Apple iBooks at 24% Worldwide Ebook Market Share? One Analyst Thinks So

Apple could have a 24% market share in the ebook retail business worldwide, according to Horace Dediu, the founder of Asymco, a website that publishes analysis of business trends.

According to his analysis, Apple sold about 200 million ebooks in 2012, or about 17 million a month. An estimate by Morgan Stanley analyst Scott Devitt that Dediu cites puts worldwide ebook sales in 2012 was 859 million units, giving Apple a 24% market share. Further, Dediu estimates that Apple grosses about $9 per ebook sold, giving the company $1.8 billion in ebook sales revenue*.

At least one blogger casts some serious doubts on these numbers.
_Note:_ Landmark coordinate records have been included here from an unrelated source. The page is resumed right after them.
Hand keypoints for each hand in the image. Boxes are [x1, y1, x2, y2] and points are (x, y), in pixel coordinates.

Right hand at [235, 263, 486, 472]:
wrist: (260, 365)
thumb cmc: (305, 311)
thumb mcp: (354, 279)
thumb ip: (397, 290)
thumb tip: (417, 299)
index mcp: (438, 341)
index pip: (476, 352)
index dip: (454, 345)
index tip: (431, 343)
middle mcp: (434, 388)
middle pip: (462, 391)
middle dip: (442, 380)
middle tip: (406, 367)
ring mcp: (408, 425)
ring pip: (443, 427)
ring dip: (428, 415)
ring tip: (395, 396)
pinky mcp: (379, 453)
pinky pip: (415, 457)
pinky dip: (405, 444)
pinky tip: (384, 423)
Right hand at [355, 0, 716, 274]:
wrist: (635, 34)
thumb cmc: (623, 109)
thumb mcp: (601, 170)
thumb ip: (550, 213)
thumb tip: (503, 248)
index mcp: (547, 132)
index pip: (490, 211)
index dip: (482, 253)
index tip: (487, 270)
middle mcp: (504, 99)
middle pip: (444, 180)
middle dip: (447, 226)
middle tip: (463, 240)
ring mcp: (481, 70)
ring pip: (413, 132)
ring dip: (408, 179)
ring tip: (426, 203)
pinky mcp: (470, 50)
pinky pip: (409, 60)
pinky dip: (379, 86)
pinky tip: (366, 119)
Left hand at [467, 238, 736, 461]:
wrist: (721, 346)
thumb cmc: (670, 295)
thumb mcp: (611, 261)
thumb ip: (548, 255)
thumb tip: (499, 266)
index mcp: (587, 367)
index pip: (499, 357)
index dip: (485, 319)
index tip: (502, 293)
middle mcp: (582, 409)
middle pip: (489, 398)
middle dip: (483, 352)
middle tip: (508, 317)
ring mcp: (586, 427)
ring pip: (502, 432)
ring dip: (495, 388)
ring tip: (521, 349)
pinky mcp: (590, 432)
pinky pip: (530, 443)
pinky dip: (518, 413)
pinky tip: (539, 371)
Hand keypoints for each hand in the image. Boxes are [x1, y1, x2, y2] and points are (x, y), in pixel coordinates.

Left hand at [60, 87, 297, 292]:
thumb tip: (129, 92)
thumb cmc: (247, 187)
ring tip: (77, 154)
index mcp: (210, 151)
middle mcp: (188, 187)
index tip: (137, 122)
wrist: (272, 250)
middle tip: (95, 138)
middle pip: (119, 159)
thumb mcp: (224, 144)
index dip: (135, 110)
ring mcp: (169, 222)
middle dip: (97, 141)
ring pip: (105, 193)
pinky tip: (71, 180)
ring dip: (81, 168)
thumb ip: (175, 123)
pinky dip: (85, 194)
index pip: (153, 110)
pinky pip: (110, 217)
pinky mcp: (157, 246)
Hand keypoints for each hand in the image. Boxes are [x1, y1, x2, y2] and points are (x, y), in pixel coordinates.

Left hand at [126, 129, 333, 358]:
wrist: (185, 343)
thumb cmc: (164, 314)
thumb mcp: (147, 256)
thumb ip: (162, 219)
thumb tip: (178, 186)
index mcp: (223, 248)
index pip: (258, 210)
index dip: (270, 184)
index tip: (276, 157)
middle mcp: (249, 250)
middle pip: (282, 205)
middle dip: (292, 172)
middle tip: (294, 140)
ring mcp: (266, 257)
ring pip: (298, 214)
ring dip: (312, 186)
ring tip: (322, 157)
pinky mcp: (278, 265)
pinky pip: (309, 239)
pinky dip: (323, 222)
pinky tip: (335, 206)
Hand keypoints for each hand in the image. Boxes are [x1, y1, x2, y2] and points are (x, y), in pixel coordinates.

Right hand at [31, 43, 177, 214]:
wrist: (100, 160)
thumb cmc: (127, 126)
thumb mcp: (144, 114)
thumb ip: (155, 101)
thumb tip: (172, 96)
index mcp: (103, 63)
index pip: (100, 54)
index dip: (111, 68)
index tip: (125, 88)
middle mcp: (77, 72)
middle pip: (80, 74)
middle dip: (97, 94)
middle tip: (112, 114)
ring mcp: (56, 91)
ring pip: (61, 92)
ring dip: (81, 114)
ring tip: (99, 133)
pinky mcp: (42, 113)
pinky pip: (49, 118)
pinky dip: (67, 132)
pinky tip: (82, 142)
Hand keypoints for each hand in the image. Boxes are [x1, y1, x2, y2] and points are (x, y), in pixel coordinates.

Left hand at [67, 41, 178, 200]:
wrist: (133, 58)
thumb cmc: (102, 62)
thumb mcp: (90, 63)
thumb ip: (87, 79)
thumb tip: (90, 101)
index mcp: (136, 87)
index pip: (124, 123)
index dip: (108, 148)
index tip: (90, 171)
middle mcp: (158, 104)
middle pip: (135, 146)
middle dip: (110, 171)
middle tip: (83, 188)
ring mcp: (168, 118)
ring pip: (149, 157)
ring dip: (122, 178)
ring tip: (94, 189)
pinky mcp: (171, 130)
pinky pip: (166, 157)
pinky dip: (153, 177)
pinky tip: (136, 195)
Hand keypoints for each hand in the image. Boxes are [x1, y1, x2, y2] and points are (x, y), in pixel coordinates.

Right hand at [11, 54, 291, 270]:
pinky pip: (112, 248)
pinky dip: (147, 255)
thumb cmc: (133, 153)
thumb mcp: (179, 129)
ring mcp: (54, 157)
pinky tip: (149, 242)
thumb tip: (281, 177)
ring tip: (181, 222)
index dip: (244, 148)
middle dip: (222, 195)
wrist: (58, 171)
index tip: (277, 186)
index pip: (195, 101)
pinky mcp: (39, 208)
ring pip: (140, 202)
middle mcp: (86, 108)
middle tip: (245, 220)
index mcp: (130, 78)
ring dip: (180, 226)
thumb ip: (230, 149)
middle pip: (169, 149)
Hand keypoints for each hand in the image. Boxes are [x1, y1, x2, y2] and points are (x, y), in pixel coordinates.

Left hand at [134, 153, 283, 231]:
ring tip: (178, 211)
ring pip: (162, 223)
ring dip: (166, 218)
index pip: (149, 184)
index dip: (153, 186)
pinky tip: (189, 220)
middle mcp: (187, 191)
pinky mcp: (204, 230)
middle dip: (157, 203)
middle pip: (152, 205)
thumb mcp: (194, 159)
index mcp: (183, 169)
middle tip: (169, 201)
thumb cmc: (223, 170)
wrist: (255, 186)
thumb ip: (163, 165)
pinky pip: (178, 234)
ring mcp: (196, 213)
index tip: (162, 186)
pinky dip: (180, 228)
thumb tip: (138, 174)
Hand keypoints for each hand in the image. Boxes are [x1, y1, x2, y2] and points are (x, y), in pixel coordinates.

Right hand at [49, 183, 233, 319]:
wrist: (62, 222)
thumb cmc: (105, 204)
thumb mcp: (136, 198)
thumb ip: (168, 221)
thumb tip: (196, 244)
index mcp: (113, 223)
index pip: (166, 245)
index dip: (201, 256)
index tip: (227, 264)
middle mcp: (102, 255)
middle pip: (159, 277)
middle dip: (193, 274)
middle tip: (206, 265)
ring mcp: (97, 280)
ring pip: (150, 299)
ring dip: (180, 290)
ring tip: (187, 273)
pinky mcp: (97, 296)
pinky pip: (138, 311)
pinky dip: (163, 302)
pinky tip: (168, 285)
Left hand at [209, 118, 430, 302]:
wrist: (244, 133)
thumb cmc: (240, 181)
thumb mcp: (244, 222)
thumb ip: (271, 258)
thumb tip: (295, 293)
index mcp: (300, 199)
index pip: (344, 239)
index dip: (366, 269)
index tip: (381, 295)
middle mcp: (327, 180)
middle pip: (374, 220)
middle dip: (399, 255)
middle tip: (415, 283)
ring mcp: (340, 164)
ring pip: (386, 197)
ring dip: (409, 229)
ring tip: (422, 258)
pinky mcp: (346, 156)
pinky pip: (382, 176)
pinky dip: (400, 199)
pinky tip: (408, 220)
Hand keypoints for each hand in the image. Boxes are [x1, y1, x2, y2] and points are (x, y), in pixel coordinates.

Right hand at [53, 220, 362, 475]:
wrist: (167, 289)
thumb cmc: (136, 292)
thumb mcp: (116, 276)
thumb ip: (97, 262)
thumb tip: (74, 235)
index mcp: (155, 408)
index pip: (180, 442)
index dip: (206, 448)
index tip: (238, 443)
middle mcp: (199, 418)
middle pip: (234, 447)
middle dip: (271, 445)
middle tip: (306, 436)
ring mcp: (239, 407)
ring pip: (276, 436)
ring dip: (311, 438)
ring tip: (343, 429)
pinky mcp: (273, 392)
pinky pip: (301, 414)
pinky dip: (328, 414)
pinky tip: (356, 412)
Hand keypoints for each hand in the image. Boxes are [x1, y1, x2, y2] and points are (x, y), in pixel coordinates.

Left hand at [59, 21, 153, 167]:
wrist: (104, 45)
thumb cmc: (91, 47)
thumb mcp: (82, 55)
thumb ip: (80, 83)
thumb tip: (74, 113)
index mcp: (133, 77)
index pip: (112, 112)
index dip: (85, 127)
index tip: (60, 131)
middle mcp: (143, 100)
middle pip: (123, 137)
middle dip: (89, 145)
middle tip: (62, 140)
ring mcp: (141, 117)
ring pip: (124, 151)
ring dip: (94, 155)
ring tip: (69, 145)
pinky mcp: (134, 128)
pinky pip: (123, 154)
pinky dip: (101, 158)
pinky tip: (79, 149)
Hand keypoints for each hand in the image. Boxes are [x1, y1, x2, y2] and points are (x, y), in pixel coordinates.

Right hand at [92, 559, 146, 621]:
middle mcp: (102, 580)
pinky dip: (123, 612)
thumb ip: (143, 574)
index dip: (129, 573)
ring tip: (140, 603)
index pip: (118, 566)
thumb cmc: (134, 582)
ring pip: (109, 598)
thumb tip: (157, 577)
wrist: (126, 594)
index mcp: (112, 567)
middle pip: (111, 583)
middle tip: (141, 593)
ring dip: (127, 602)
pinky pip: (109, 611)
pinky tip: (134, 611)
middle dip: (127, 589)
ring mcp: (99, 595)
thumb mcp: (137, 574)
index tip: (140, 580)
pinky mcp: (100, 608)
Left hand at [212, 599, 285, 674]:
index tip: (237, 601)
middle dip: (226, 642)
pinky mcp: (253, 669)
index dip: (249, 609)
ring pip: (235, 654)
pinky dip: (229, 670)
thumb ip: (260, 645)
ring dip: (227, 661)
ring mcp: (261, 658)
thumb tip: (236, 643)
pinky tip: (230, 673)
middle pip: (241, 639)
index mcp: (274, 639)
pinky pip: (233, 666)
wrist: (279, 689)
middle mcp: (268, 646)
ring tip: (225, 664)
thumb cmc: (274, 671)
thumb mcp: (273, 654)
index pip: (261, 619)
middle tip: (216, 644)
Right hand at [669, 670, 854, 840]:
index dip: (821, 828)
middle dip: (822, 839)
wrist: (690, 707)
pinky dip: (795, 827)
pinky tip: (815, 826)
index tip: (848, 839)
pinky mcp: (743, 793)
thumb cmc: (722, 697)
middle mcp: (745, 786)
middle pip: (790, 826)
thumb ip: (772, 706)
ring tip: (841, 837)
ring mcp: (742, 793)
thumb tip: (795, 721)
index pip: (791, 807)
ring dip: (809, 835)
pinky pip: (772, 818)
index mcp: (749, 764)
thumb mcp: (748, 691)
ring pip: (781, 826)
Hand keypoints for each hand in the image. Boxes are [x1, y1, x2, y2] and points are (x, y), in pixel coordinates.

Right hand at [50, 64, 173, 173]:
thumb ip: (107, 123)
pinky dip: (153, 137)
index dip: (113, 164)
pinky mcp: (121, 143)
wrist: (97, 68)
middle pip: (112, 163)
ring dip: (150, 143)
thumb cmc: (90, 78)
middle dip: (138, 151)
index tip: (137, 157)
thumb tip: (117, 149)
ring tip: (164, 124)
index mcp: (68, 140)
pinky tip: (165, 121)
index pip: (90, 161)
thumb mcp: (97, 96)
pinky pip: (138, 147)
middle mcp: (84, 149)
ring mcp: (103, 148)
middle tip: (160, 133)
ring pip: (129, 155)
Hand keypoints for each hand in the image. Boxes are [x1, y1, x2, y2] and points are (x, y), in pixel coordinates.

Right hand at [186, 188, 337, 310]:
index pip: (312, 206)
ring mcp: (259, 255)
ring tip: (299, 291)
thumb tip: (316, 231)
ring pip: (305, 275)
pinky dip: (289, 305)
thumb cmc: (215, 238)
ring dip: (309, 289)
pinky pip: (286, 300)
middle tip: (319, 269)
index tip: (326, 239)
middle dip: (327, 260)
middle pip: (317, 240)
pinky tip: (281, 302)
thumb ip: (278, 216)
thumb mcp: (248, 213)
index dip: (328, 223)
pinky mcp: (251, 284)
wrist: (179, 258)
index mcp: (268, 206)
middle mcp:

In the U.S., ebook market share is often cited as breaking down as follows:

— Amazon: 65%
— Barnes & Noble: 25%
— Apple: 10%
— Others: Rounding error

In conversation with many digital publishing executives, it seems that these numbers — if they ever had much basis in reality — have shifted somewhat in Apple’s favor. Over the past several months, Digital Book World has been hearing that Apple is gaining market share in ebooks in the U.S. — mostly at the expense of Barnes & Noble. And, since the U.S. is the world’s largest ebook market by far, these numbers should have a big effect on overall worldwide numbers. Another factor to consider is that, Apple, unlike Barnes & Noble, is selling ebooks in dozens of countries. Amazon and Kobo also sell ebooks in more than a dozen other countries.

Read more of Dediu’s analysis here.

* By our estimation, this is an optimistic assessment. The average price of an ebook best-seller currently is about $8 though it hovered around $10 for much of last year. However, best-sellers only represent a piece of the puzzle and many ebooks — back-list titles, self-published titles — are sold for well under $10. 

9 thoughts on “Apple iBooks at 24% Worldwide Ebook Market Share? One Analyst Thinks So

  1. Carlo Carrenho

    In Brazil, Apple is the #1 store thanks to the 3-million iOS active devices in the country. There are no market share numbers available, but I would guess Apple has a 40-50% slice today. Still, 24% worldwide seems high.

  2. Marina

    In Brazil, based on my own experience, I would say Apple has 30-35% of the market (although these numbers have been changing in favor of Amazon). If that’s the case in other emerging markets as well, maybe that could account for a higher percentage. 24% still seems too high, though, given the relatively small size of these markets in comparison to the US.

  3. Scott Nicholson

    I’d put it more like 80 percent worldwide for Amazon. 15 percent for Nook. 5 percent for Apple. Fractions of the rest for Kobo. I publish in multiple languages in many markets and Amazon is clearly dominating Germany, is competitive in much of Europe, and I get more Kindle sales in Brazil and Italian than in other countries (and get a fair number of foreign-language sales on the US Kindle.)

    These types of “analyses” always suffer from the same fundamental flaw of discounting the incredible weight and breadth of indie publishing, which gives Amazon an immeasurable advantage. True, we can’t measure because only Amazon knows, but even a cursory glance of the Kindle genre bestsellers charts show just how massive this presence is.

    Also be wary of the distinction between “ebooks sold” and “ebooks downloaded.” There are 55,000 free books a day on Amazon and the most popular of them get 15,000 downloads a day. Even if each free book only got 100 downloads a day, that easily beats these Apple numbers–that’s 5.5 million per day not even counting any Kindle book sales. This is basically comparing Apples to cinder blocks, not Apple to the rest of the ebook market.